Als sie mich holten, gab es keinen mehr, der protestieren konnte.“
Bak komünistler, sosyal demokrat ve sendikacılar var bu sözlerde. Ama asıl kurban Yahudiler ve Romanlar’dan tek laf yok. Olamaz da zaten. Çünkü bu zat bu görüşünü (bakıyorum yine yanlış sulara kürek salmışsın) kanlı Hitler faşizmi ve yaşanan savaş sırasında söylememiştir. Bunu söylemek için büyük bir ihtimalle senin baban ya da amcanın Gastarbeiter olarak Almanya’ya gelip çalıştığı, Almanya’nın kalkınarak yeniden güçlü bir ülke olduğu 1974 yılını beklemiştir. Zaten o yıllarda da ne komünist kalmıştı ne de Yahudiler. Ne legali, ne de illegali. Olmayan bir şey üzerine konuşmanın da kimseye zararı yoktu ne de olsa.
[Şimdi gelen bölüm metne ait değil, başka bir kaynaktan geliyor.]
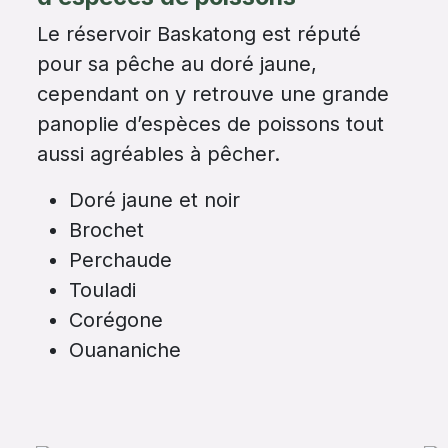
Le réservoir Baskatong est réputé
pour sa pêche au doré jaune,
cependant on y retrouve une grande
panoplie d’espèces de poissons tout
aussi agréables à pêcher.
Doré jaune et noir
Brochet
Perchaude
Touladi
Corégone
Ouananiche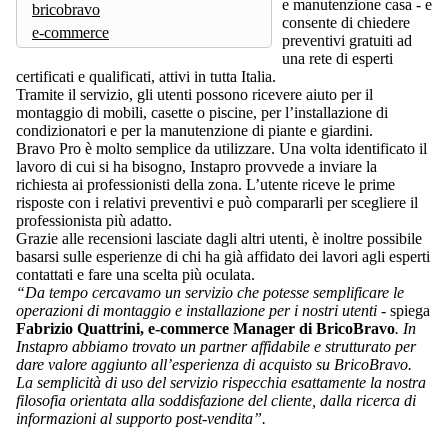
e manutenzione casa - e
bricobravo
consente di chiedere
e-commerce
preventivi gratuiti ad
una rete di esperti
certificati e qualificati, attivi in tutta Italia.
Tramite il servizio, gli utenti possono ricevere aiuto per il
montaggio di mobili, casette o piscine, per l’installazione di
condizionatori e per la manutenzione di piante e giardini.
Bravo Pro è molto semplice da utilizzare. Una volta identificato il
lavoro di cui si ha bisogno, Instapro provvede a inviare la
richiesta ai professionisti della zona. L’utente riceve le prime
risposte con i relativi preventivi e può compararli per scegliere il
professionista più adatto.
Grazie alle recensioni lasciate dagli altri utenti, è inoltre possibile
basarsi sulle esperienze di chi ha già affidato dei lavori agli esperti
contattati e fare una scelta più oculata.
“Da tempo cercavamo un servizio che potesse semplificare le
operazioni di montaggio e installazione per i nostri utenti
- spiega
Fabrizio Quattrini, e-commerce Manager di BricoBravo
. In
Instapro abbiamo trovato un partner affidabile e strutturato per
dare valore aggiunto all’esperienza di acquisto su BricoBravo.
La semplicità di uso del servizio rispecchia esattamente la nostra
filosofia orientata alla soddisfazione del cliente, dalla ricerca di
informazioni al supporto post-vendita”.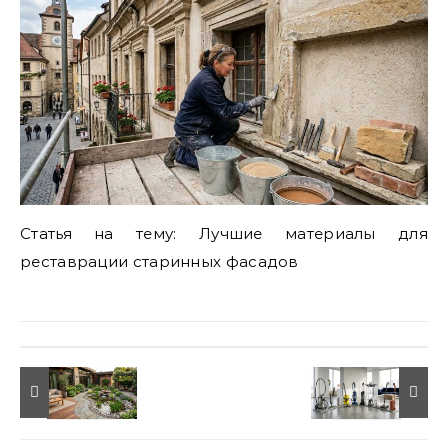
Статья на тему: Лучшие материалы для
реставрации старинных фасадов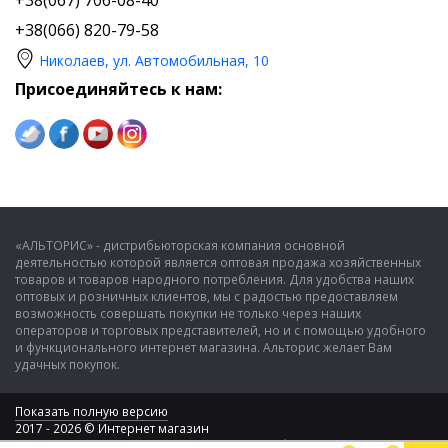
+38(067) 706-08-40
+38(066) 820-79-58
Николаев, ул. Автомобильная, 10
Присоединяйтесь к нам:
«АЛЬТОРИС» - дистрибьюторская компания основной
деятельностью которой является оптовая продажа хозяйственных
товаров и товаров народного потребления. Для удобства наших
оптовых и розничных клиентов, мы с радостью предоставляем
возможность совершать покупки не только через наших
операторов и торговых представителей, но и с помощью удобного
и функционального интернет магазина. Альторис желает Вам
удачных покупок.
Показать полную версию
2017 - 2026 © Интернет магазин
ООО "Альторис" - хозяйственные товары и бытовая техника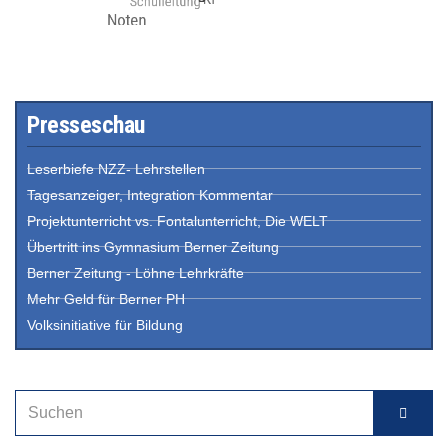
Presseschau
Leserbiefe NZZ- Lehrstellen
Tagesanzeiger, Integration Kommentar
Projektunterricht vs. Fontalunterricht, Die WELT
Übertritt ins Gymnasium Berner Zeitung
Berner Zeitung - Löhne Lehrkräfte
Mehr Geld für Berner PH
Volksinitiative für Bildung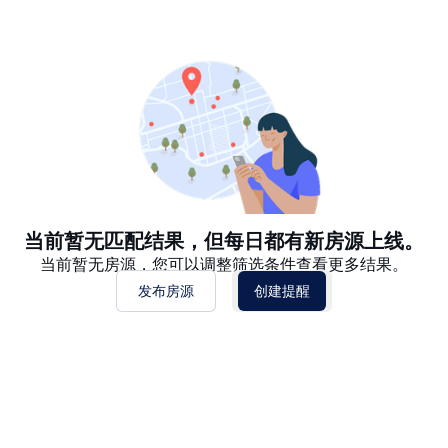
推荐
日期: 最新日期在前
日期: 过往日期在前
价格 - $$$ 到 $
价格 - $ 到 $$$
当前暂无匹配结果，但每日都有新房源上线。
当前暂无房源，您可以调整筛选条件查看更多结果。
发布房源
创建提醒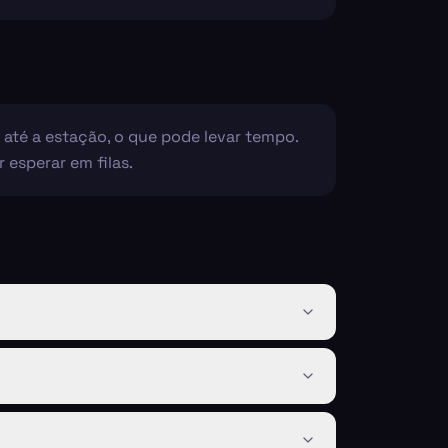
até a estação, o que pode levar tempo.
esperar em filas.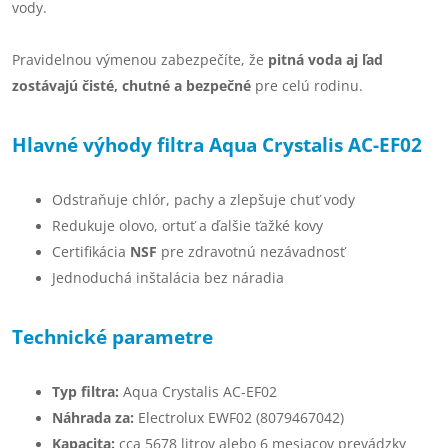
vody.
Pravidelnou výmenou zabezpečíte, že
pitná voda aj ľad
zostávajú čisté, chutné a bezpečné
pre celú rodinu.
Hlavné výhody filtra Aqua Crystalis AC-EF02
Odstraňuje chlór, pachy a zlepšuje chuť vody
Redukuje olovo, ortuť a ďalšie ťažké kovy
Certifikácia
NSF
pre zdravotnú nezávadnosť
Jednoduchá inštalácia bez náradia
Technické parametre
Typ filtra:
Aqua Crystalis AC-EF02
Náhrada za:
Electrolux EWF02 (8079467042)
Kapacita:
cca 5678 litrov alebo 6 mesiacov prevádzky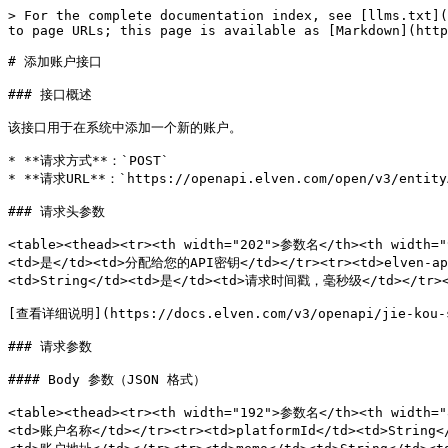
> For the complete documentation index, see [llms.txt](
to page URLs; this page is available as [Markdown](http
# 添加账户接口

### 接口概述

该接口用于在系统中添加一个新的账户。

* **请求方式**：`POST`

* **请求URL**：`https://openapi.elven.com/open/v3/entityA
### 请求头参数

<table><thead><tr><th width="202">参数名</th><th width="
<td>是</td><td>分配给您的API密钥</td></tr><tr><td>elven-ap
<td>String</td><td>是</td><td>请求时间戳，毫秒级</td></tr></
[查看详细说明](https://docs.elven.com/v3/openapi/jie-kou-sh
### 请求参数

#### Body 参数（JSON 格式）

<table><thead><tr><th width="192">参数名</th><th width=
<td>账户名称</td></tr><tr><td>platformId</td><td>Stri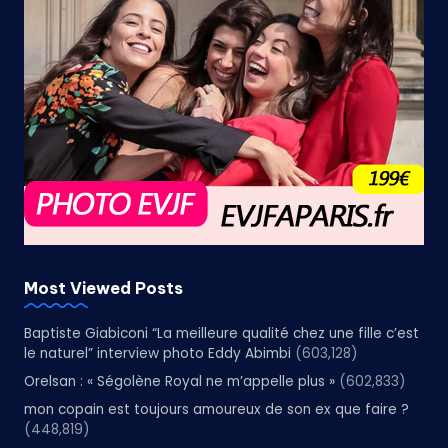
Most Viewed Posts
Baptiste Giabiconi “La meilleure qualité chez une fille c’est
le naturel” interview photo Eddy Abimbi
(603,128)
Orelsan : « Ségolène Royal ne m’appelle plus »
(602,833)
mon copain est toujours amoureux de son ex que faire ?
(448,819)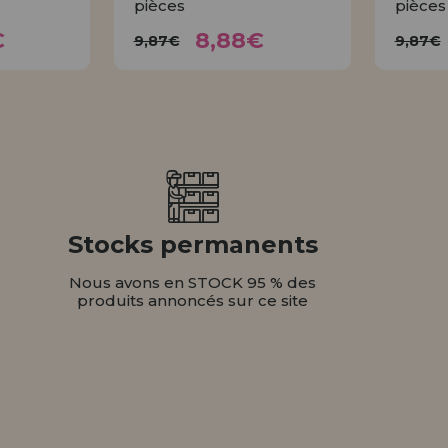
pièces
pièces
26€
8,88€
9,87€
€
8,88€
9,87€
9,87€
ER
ACHETER
Stocks permanents
Nous avons en STOCK 95 % des
produits annoncés sur ce site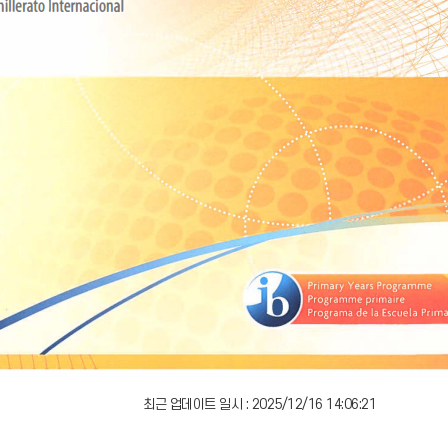
최근 업데이트 일시 : 2025/12/16 14:06:21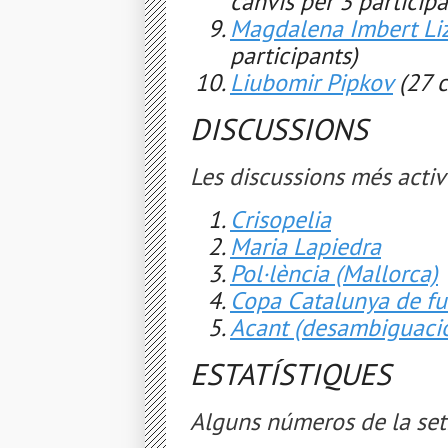
canvis per 3 participa
Magdalena Imbert Liz
participants)
Liubomir Pipkov
(27 c
DISCUSSIONS
Les discussions més activ
Crisopelia
Maria Lapiedra
Pol·lència (Mallorca)
Copa Catalunya de f
Acant (desambiguaci
ESTATÍSTIQUES
Alguns números de la se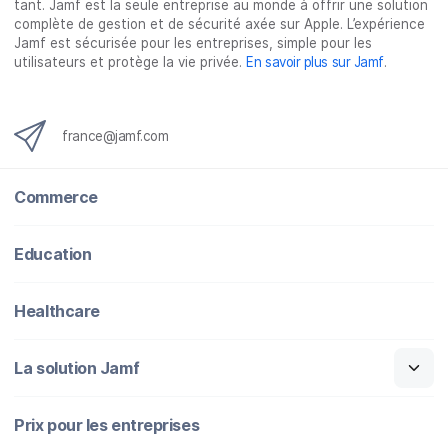
tant. Jamf est la seule entreprise au monde à offrir une solution
complète de gestion et de sécurité axée sur Apple. L’expérience
Jamf est sécurisée pour les entreprises, simple pour les
utilisateurs et protège la vie privée.
En savoir plus sur Jamf
.
france@jamf.com
Commerce
Education
Healthcare
La solution Jamf
Prix pour les entreprises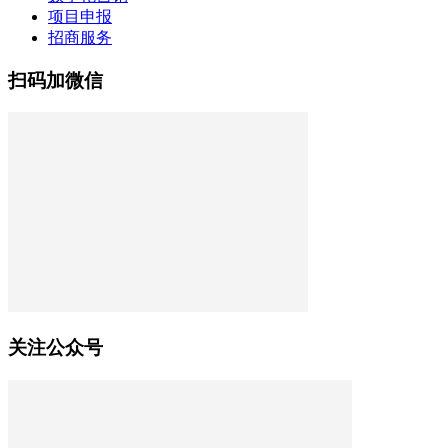
项目申报
招商服务
扫码加微信
关注公众号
Hacı, ek bilgi vereyim sana. Senin dediğin bu papaz var ya, gençliğinde askeri okula başlıyor. Denizci subayı oluyor, sayısız savaşa katılıyor, onlarca yük ve sivil yolcu gemisi batırıyor. Çok beğenmiş olacaklar ki onur madalyası takıyorlar çelik göğsüne ve o da aktif bir Nasyonalist olduğunu her fırsatta ıspatlıyor. Almanya’da 20. yüzyılın ilk çeyreğinde gelişen sosyalist harekete karşı mücadele ediyor ve ayaklanmanın kanla bastırılmasında görev alıyor. Ailesinin tümü evangelik rahib ya da rahibe olduğundan o da askeri-papaz oluyor. Sonra Hitler’le kilisenin konum ve yetkisi konusunda fikir ayrılığı yaşıyor ve daha kristallnacht yaşanmadan 1937 yılında gözaltına alınıyor. Yani faşizmin „cicim ayları“nda. Gözaltındayken 2. Dünya Savası başlıyor ve bu arkadaş savaşa katılmak için Hitler’den izin istiyor. Hitler de „şimdilik bele hacı“ deyip hadi yine kontrolümde olacağın Toplama Kampı’na git diyor.
Savaş bittikten sonra da biraz solcu, insan hakları savunucusu ve savaş karşıtı oluyor. Tabi iş işten geçtikten sonra.
Bak nerden nereye getirdin beni. Ama aslında farkında olmadan doğru bir çağrışım yaptın. Sen de „bu bayraklı“, „bu aşırı“, „bu illegal“ deyip herkesi „arka sıraya“ al, imanlarını gevret; bu arada kanlı diktatör her türlü katliamı gerçekleştirsin; sen de 30 sene sonra çık (tabi şansın yaver gider de kurtulursan) tatlı su balığı olarak özeleştirini ver. Papaz gibi yap Hacı! Ne de olsa o bolluk ve refah düzeninde süzgeç beyinli olduğumuz için unutmuş oluruz, seni ellerimiz patlayana kadar zılgıtlar eşliğinde alkışlarız.